I did my masters in English Literature long ago from Government College, Ludhiana. My friend Ajit Prasad Jain and I shared the same bench in the class – in the last row. One of our lecturers who taught us kept us engaged in a rather unusual manner. He had a habit of repeating two words – ‘well’ and ‘you know’, almost in every sentence.
We did not have a counter at that time. Nor did we have a stop watch. But we gave ourselves a task of keeping track of how many times the lecturer would repeat the word ‘well’ and ‘you know’ during the period of 45 minutes. The wager was simple. If the professor repeated ‘well’ more than ‘you know’ Ajit would pay for our tea and samosa in the tuck-shop (college canteen) and in case ‘well’ left ‘you know’ behind, I would have to foot the bill.
It appeared to be a never ending game; and it kept our interest high in the prose lecture of our dear Professor. None of us or any other student in the class had the guts to point out and say to him, “Sir, 15-20 % of what you speak in class comprises just of two words – ‘well’ and ‘you know’.
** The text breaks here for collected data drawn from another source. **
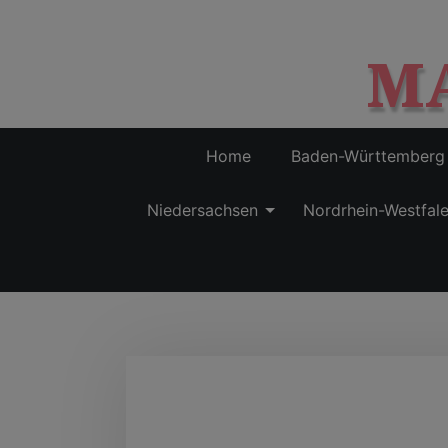
M
Home
Baden-Württemberg
Niedersachsen
Nordrhein-Westfal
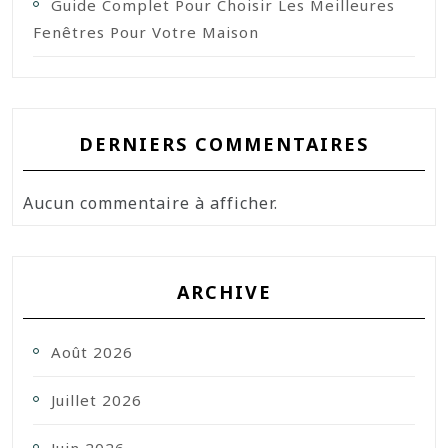
Guide Complet Pour Choisir Les Meilleures
Fenêtres Pour Votre Maison
DERNIERS COMMENTAIRES
Aucun commentaire à afficher.
ARCHIVE
Août 2026
Juillet 2026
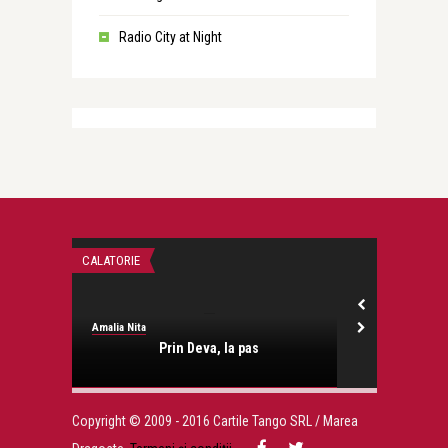
Radio City at Night
CALATORIE
CU CARTEA PE C
Amalia Nita
Amalia Nita
Prin Deva, la pas
Şi 
Copyright © 2009 - 2016 Cartile Tango SRL / Marea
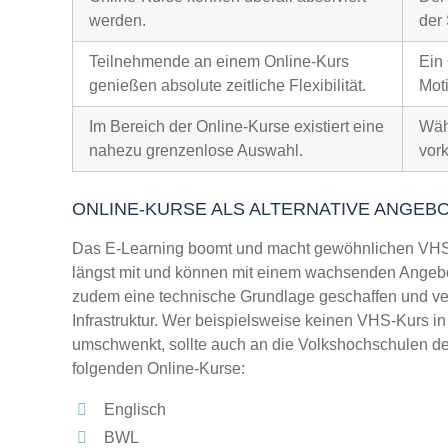
werden.
der 
Teilnehmende an einem Online-Kurs
Ein
genießen absolute zeitliche Flexibilität.
Moti
Im Bereich der Online-Kurse existiert eine
Wäh
nahezu grenzenlose Auswahl.
vor
ONLINE-KURSE ALS ALTERNATIVE ANGEB
Das E-Learning boomt und macht gewöhnlichen VHS-
längst mit und können mit einem wachsenden Angebo
zudem eine technische Grundlage geschaffen und ver
Infrastruktur. Wer beispielsweise keinen VHS-Kurs i
umschwenkt, sollte auch an die Volkshochschulen de
folgenden Online-Kurse:
Englisch
BWL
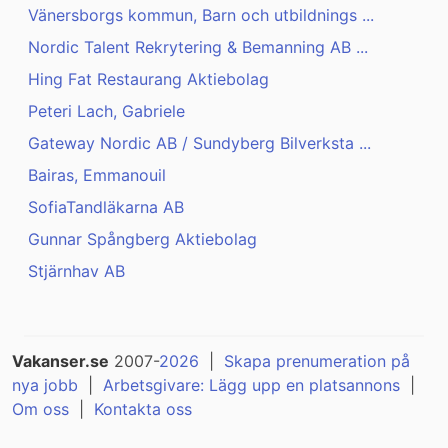
Vänersborgs kommun, Barn och utbildnings ...
Nordic Talent Rekrytering & Bemanning AB ...
Hing Fat Restaurang Aktiebolag
Peteri Lach, Gabriele
Gateway Nordic AB / Sundyberg Bilverksta ...
Bairas, Emmanouil
SofiaTandläkarna AB
Gunnar Spångberg Aktiebolag
Stjärnhav AB
Vakanser.se
2007-
2026
|
Skapa prenumeration på
nya jobb
|
Arbetsgivare: Lägg upp en platsannons
|
Om oss
|
Kontakta oss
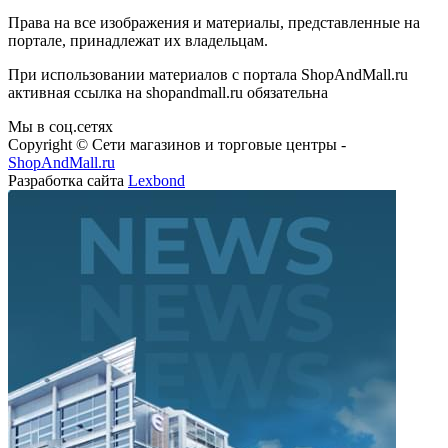
Права на все изображения и материалы, представленные на
портале, принадлежат их владельцам.
При использовании материалов с портала ShopAndMall.ru
активная ссылка на shopandmall.ru обязательна
Мы в соц.сетях
Copyright © Сети магазинов и торговые центры -
ShopAndMall.ru
Разработка сайта
Lexbond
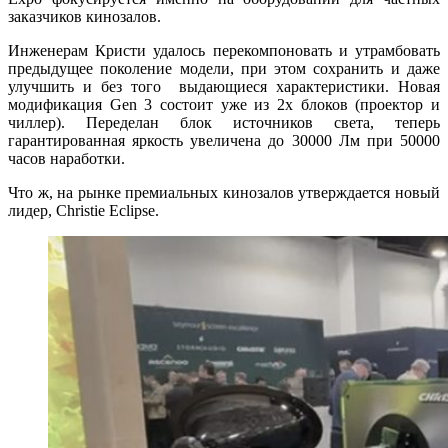
заказчиков кинозалов.
Инженерам Кристи удалось перекомпоновать и утрамбовать
предыдущее поколение модели, при этом сохранить и даже
улучшить и без того выдающиеся характеристики.
Новая
модификация Gen 3 состоит уже из 2х блоков (проектор и
чиллер).
Переделан блок источников света, теперь
гарантированная яркость увеличена до 30000 Лм при 50000
часов наработки.
Что ж, на рынке премиальных кинозалов утверждается новый
лидер, Christie Eclipse.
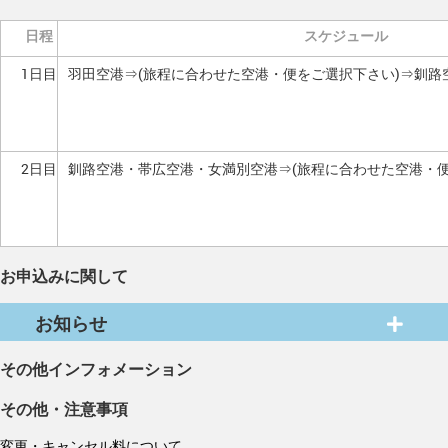
日程
スケジュール
1日目
羽田空港⇒(旅程に合わせた空港・便をご選択下さい)⇒釧路
2日目
釧路空港・帯広空港・女満別空港⇒(旅程に合わせた空港・便
お申込みに関して
お知らせ
その他インフォメーション
その他・注意事項
変更・キャンセル料について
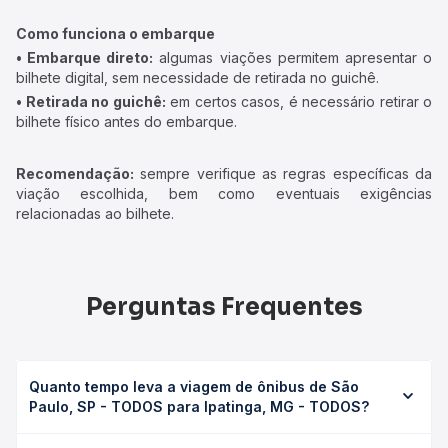
Como funciona o embarque
• Embarque direto:
algumas viações permitem apresentar o
bilhete digital, sem necessidade de retirada no guichê.
• Retirada no guichê:
em certos casos, é necessário retirar o
bilhete físico antes do embarque.
Recomendação:
sempre verifique as regras específicas da
viação escolhida, bem como eventuais exigências
relacionadas ao bilhete.
Perguntas Frequentes
Quanto tempo leva a viagem de ônibus de São
Paulo, SP - TODOS para Ipatinga, MG - TODOS?
A viagem de ônibus de São Paulo, SP - TODOS para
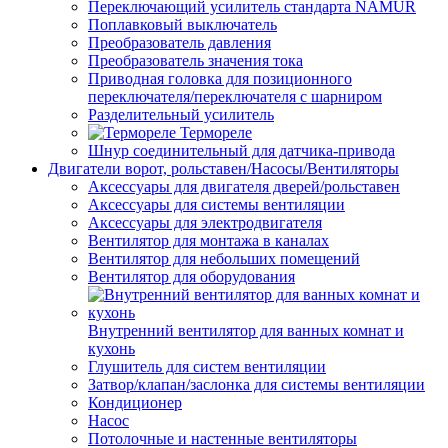
Переключающий усилитель стандарта NAMUR
Поплавковый выключатель
Преобразователь давления
Преобразователь значения тока
Приводная головка для позиционного
переключателя/переключателя с шарниром
Разделительный усилитель
Термореле
Шнур соединительный для датчика-привода
Двигатели ворот, рольставен/Насосы/Вентиляторы
Аксессуары для двигателя дверей/рольставен
Аксессуары для системы вентиляции
Аксессуары для электродвигателя
Вентилятор для монтажа в каналах
Вентилятор для небольших помещений
Вентилятор для оборудования
Внутренний вентилятор для ванных комнат и
кухонь
Глушитель для систем вентиляции
Затвор/клапан/заслонка для системы вентиляции
Кондиционер
Насос
Потолочные и настенные вентиляторы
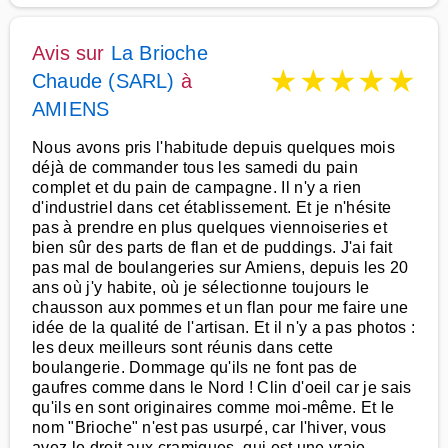
Avis sur
La Brioche
★
★
★
★
★
Chaude (SARL)
à
AMIENS
Nous avons pris l'habitude depuis quelques mois
déjà de commander tous les samedi du pain
complet et du pain de campagne. Il n'y a rien
d'industriel dans cet établissement. Et je n'hésite
pas à prendre en plus quelques viennoiseries et
bien sûr des parts de flan et de puddings. J'ai fait
pas mal de boulangeries sur Amiens, depuis les 20
ans où j'y habite, où je sélectionne toujours le
chausson aux pommes et un flan pour me faire une
idée de la qualité de l'artisan. Et il n'y a pas photos :
les deux meilleurs sont réunis dans cette
boulangerie. Dommage qu'ils ne font pas de
gaufres comme dans le Nord ! Clin d'oeil car je sais
qu'ils en sont originaires comme moi-même. Et le
nom "Brioche" n'est pas usurpé, car l'hiver, vous
avez le droit aux cramiques, qui est une vraie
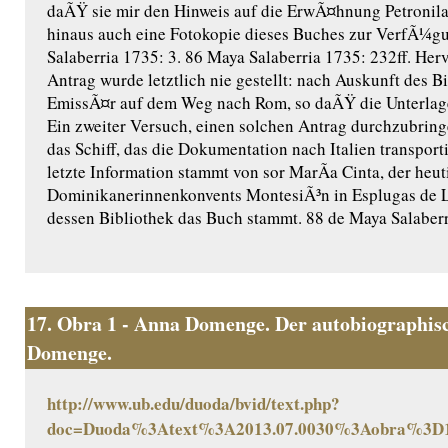
daÃŸ sie mir den Hinweis auf die ErwÃ¤hnung Petronil
hinaus auch eine Fotokopie dieses Buches zur VerfÃ¼gun
Salaberria 1735: 3. 86 Maya Salaberria 1735: 232ff. Her
Antrag wurde letztlich nie gestellt: nach Auskunft des B
EmissÃ¤r auf dem Weg nach Rom, so daÃŸ die Unterlag
Ein zweiter Versuch, einen solchen Antrag durchzubring
das Schiff, das die Dokumentation nach Italien transporti
letzte Information stammt von sor MarÃ­a Cinta, der heu
Dominikanerinnenkonvents MontesiÃ³n in Esplugas de L
dessen Bibliothek das Buch stammt. 88 de Maya Salaberr
17.
Obra 1 - Anna Domenge. Der autobiographisc
Domenge.
http://www.ub.edu/duoda/bvid/text.php?
doc=Duoda%3Atext%3A2013.07.0030%3Aobra%3D1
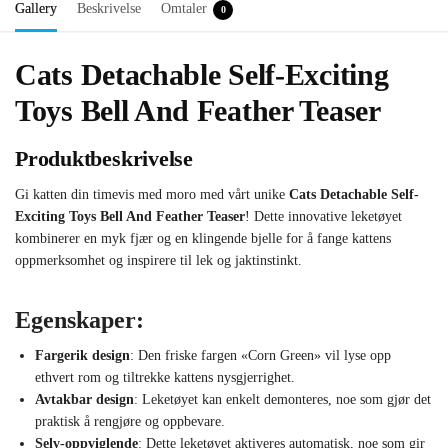
Gallery
Beskrivelse
Omtaler
0
Cats Detachable Self-Exciting
Toys Bell And Feather Teaser
Produktbeskrivelse
Gi katten din timevis med moro med vårt unike
Cats Detachable Self-
Exciting Toys Bell And Feather Teaser
! Dette innovative leketøyet
kombinerer en myk fjær og en klingende bjelle for å fange kattens
oppmerksomhet og inspirere til lek og jaktinstinkt.
Egenskaper:
Fargerik design
: Den friske fargen «Corn Green» vil lyse opp
ethvert rom og tiltrekke kattens nysgjerrighet.
Avtakbar design
: Leketøyet kan enkelt demonteres, noe som gjør det
praktisk å rengjøre og oppbevare.
Selv-oppviglende
: Dette leketøyet aktiveres automatisk, noe som gir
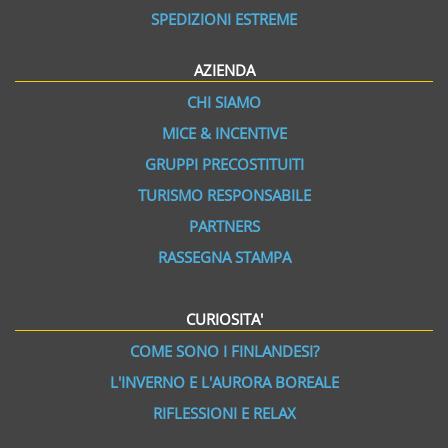
SPEDIZIONI ESTREME
AZIENDA
CHI SIAMO
MICE & INCENTIVE
GRUPPI PRECOSTITUITI
TURISMO RESPONSABILE
PARTNERS
RASSEGNA STAMPA
CURIOSITA'
COME SONO I FINLANDESI?
L'INVERNO E L'AURORA BOREALE
RIFLESSIONI E RELAX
These days too I find that a lot of professionals who come to me for improving their communication skills have similar habits. Filler words, are intruders who reduce the efficacy of speech. I still encounter, ‘You know’, though ‘well’ is not commonly used these days. But the most repetitively used words these days are – ‘like’, ‘basically’, ‘actually’ etc. Besides, other common intruders are – and, eh, uh, etc. In the first session itself I ask my students to remove these intruders (filler words and sounds) from their speech.